Jane me miró en silencio durante unos segundos, y luego dijo:
-Ahora te pongo un problema yo a ti... Si al apretar un botón muriera un chino desconocido, un anónimo habitante de lo más profundo de la lejana China, un chino solitario de cuya muerte nadie se enteraría, y a cambio te dieran un millón de dólares, ¿apretarías el botón?
-Eso no es un problema -protesté-. Me ofende que tan siquiera me lo preguntes, como si contemplaras la posibilidad de que yo pudiera matar a un pobre chino por dinero.
-Muy bien, esa indignación es la respuesta correcta -rió-. No me habría conformado con un simple no. Has ganado el premio especial.
-¿En qué consiste?
-Enseguida lo verás. Pero primero ponme otro de esos acertijos lógicos. Me encantan.
-¿Quieres que te ponga uno difícil?
-Sí, por favor.
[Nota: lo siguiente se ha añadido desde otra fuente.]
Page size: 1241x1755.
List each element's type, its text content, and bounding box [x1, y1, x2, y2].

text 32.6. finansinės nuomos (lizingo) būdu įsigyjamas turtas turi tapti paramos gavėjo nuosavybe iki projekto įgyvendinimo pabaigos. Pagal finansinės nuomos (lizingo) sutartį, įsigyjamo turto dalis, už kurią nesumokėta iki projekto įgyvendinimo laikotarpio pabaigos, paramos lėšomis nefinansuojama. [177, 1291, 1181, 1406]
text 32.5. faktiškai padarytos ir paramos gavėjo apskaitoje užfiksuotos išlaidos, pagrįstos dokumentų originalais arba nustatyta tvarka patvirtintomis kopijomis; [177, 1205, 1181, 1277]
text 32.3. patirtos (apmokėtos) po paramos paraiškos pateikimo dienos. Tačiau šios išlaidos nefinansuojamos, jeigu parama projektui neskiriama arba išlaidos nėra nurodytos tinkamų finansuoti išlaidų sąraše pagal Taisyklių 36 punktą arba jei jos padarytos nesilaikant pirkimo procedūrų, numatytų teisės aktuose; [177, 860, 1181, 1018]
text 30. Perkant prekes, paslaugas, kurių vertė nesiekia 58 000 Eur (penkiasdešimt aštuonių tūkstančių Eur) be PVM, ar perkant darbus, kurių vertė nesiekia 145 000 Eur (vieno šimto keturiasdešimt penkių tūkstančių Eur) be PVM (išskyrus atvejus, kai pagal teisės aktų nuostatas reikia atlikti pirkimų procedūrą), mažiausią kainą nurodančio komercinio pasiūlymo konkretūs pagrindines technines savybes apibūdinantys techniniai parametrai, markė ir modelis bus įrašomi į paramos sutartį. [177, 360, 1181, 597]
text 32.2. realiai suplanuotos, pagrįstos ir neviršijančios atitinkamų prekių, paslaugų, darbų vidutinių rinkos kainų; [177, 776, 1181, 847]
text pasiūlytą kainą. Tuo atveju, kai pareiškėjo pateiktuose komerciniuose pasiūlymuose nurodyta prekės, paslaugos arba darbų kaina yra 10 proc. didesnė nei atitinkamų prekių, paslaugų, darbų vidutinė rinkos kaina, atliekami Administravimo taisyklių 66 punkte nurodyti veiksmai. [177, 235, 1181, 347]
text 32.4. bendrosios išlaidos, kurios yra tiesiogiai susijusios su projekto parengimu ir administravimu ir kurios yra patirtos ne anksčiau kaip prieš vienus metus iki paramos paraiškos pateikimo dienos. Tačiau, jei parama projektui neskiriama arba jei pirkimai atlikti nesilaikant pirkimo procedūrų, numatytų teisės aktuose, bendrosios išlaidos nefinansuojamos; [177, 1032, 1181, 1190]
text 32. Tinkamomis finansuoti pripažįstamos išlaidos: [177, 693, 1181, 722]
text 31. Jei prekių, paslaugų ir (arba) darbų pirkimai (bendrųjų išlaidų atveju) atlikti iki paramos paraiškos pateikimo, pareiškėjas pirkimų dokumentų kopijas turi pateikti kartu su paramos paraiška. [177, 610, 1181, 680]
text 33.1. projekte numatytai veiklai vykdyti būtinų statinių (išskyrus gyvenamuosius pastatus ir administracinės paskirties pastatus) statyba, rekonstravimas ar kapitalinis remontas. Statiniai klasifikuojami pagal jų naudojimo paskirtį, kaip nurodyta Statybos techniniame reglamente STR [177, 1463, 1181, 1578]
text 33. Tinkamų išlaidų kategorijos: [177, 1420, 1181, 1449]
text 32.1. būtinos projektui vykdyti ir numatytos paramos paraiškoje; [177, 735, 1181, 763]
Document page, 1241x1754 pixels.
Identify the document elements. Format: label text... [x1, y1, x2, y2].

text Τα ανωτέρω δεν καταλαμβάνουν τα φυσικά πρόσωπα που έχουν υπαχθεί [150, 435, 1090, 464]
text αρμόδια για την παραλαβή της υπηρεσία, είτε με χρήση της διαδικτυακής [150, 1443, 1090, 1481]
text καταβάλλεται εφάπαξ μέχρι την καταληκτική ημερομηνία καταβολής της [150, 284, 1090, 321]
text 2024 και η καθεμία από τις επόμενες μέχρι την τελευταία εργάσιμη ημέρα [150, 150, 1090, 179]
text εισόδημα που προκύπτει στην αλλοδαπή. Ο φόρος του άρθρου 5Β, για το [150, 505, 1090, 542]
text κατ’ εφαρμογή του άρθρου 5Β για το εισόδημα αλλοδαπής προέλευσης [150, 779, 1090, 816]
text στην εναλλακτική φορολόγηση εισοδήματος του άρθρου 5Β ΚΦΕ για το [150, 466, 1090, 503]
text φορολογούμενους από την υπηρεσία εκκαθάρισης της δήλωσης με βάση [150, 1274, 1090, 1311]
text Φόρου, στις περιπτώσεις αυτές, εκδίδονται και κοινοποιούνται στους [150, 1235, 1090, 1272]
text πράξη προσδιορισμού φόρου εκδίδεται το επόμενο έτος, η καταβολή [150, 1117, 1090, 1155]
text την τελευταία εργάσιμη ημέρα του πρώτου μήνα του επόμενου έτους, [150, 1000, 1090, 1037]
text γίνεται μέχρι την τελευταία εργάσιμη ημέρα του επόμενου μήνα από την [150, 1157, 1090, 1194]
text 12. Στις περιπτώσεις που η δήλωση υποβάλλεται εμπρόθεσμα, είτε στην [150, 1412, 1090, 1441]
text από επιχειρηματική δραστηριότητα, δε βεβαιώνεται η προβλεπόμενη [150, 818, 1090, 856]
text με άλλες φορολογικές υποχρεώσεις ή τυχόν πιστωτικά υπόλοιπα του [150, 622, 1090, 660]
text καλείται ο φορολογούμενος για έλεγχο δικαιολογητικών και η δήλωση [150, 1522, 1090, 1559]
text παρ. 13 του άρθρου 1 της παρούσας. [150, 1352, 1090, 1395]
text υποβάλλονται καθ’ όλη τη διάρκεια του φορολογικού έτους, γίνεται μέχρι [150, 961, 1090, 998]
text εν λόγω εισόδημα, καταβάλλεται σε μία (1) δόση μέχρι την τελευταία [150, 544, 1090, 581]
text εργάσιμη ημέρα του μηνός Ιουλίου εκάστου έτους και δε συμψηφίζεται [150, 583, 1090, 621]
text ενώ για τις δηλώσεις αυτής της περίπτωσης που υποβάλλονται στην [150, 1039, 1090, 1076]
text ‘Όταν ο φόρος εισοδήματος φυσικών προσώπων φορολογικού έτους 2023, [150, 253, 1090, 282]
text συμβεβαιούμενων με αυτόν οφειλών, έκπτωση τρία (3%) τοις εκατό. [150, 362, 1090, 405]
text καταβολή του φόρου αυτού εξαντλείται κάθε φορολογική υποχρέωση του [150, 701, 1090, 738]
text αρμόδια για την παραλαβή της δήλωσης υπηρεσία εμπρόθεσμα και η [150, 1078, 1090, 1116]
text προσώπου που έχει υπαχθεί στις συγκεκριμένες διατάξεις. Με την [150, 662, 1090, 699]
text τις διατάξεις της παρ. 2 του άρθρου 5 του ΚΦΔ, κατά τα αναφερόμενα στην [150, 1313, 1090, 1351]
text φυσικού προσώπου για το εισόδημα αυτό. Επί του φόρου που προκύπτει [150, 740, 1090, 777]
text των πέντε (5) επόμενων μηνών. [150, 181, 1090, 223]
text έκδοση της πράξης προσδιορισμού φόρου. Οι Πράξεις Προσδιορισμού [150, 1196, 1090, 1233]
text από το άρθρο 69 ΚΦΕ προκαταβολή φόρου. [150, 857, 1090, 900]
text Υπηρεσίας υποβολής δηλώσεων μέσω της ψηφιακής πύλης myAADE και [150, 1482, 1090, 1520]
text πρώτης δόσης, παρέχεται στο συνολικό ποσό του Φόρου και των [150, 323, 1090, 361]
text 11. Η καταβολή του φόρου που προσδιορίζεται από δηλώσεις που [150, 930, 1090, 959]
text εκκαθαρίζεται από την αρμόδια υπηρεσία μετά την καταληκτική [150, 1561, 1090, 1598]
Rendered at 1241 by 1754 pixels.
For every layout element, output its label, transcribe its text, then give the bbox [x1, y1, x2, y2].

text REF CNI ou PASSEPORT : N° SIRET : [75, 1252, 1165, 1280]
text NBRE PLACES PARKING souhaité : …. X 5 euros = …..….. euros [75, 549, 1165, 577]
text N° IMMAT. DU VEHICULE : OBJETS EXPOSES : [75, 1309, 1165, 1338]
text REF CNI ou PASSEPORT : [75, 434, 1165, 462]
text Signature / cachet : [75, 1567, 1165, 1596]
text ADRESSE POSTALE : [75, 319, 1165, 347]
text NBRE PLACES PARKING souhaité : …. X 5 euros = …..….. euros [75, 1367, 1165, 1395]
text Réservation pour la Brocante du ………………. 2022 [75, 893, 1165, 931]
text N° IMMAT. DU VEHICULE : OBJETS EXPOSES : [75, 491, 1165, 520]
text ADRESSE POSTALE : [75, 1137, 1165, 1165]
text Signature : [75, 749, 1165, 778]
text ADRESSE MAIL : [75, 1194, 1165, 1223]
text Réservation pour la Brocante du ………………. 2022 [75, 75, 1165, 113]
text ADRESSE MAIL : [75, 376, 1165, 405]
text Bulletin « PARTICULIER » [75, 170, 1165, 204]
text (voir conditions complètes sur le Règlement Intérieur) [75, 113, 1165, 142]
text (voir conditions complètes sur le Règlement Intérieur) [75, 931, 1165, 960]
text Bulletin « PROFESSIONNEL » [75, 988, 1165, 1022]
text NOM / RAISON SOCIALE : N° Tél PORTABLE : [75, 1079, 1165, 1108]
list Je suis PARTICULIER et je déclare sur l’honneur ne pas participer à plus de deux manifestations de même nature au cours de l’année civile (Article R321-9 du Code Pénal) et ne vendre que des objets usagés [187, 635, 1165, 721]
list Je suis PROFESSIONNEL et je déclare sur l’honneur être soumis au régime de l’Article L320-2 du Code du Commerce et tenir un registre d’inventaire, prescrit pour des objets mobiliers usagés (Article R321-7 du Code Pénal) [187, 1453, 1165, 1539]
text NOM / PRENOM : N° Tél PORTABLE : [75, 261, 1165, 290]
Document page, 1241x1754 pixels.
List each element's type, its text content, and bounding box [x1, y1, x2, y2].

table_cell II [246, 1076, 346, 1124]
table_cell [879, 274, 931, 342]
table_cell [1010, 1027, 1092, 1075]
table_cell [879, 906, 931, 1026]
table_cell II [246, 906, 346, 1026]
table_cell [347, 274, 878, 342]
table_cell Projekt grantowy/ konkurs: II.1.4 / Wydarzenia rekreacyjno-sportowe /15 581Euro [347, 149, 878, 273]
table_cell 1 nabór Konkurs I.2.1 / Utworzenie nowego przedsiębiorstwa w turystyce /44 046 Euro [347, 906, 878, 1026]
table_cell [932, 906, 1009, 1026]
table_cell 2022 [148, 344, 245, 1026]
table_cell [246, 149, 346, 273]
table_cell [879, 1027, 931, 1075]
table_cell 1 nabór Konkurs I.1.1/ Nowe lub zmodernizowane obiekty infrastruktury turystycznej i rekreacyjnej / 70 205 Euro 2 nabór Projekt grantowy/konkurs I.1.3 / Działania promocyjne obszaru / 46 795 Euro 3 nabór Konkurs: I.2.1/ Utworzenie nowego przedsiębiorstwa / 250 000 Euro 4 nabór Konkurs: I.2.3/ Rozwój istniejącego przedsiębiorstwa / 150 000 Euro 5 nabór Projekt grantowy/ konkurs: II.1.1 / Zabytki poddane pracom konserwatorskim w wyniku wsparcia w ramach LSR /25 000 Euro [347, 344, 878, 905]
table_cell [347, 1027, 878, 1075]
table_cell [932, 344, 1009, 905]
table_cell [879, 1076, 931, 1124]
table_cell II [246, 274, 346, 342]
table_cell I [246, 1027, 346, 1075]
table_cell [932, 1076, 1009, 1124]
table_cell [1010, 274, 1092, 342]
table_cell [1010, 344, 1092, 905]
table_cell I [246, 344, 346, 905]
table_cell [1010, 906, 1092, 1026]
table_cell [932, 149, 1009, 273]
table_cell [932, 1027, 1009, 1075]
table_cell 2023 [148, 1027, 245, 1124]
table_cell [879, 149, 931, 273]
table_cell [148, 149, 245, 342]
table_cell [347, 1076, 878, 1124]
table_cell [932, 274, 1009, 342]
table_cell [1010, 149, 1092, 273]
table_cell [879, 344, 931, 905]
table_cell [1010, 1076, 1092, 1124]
Adoro los problemas difíciles. Mi propia vida es un problema difícil.
-De acuerdo... Un rey decide dejar en libertad a uno de los tres prisioneros que hay en los calabozos de su palacio; ordena que los lleven a su presencia, y les dice: "En este baúl tengo tres sombreros blancos y dos negros, y voy a poneros uno de esos sombreros a cada uno". El rey da una palmada, los criados corren las cortinas y la sala queda a oscuras; le pone un sombrero blanco a cada prisionero, da otra palmada y los criados descorren las cortinas. Cada preso puede ver los sombreros de los otros dos, pero no el propio, y tampoco los que están en el baúl. "Quien deduzca de qué color es el sombrero que lleva, quedará en libertad", dice el rey. Los presos se miran durante unos segundos, y uno dice: "No sé de qué color es mi sombrero". Poco después, otro dice: "Yo tampoco". Y entonces el tercero dice: "Mi sombrero es blanco". ¿Cómo ha llegado a esa conclusión?
-Si el primero que habla hubiera visto dos sombreros negros, habría sabido inmediatamente que el suyo era blanco -razonó Jane-. Pero si hubiera visto uno blanco y uno negro habría dudado igual que al ver los dos blancos, luego, ¿cómo puede estar seguro el tercero de que el suyo es blanco...? ¡No me lo digas!
-No te preocupes, no pienso decírtelo aunque me lo supliques -bromeé.
-Cuando estoy a punto de agarrarlo, se me escapa -dijo al cabo de unos minutos, entre divertida y desasosegada.
-Así es. Es el típico problema escurridizo...
Luchó con el rompecabezas durante un buen rato. Al final lo resolvió. Sin ayuda.
-Enhorabuena -la felicité-. Mi padre dice que las personas se dividen en tres grupos: las que resuelven el problema de los sombreros, las que no lo resuelven pero lo entienden cuando se lo explicas, y las que ni siquiera cuando se lo explicas logran entenderlo. Y, según él, solo las del primer grupo son realmente inteligentes, aunque la inmensa mayoría de las personas pertenecen a los otros dos.
-Me gusta tu padre -rió-. Dale esto de mi parte.
Volvió a quitarse las gafas, me cogió la cabeza con ambas manos y me dio uno de esos besos que te hacen estallar el corazón.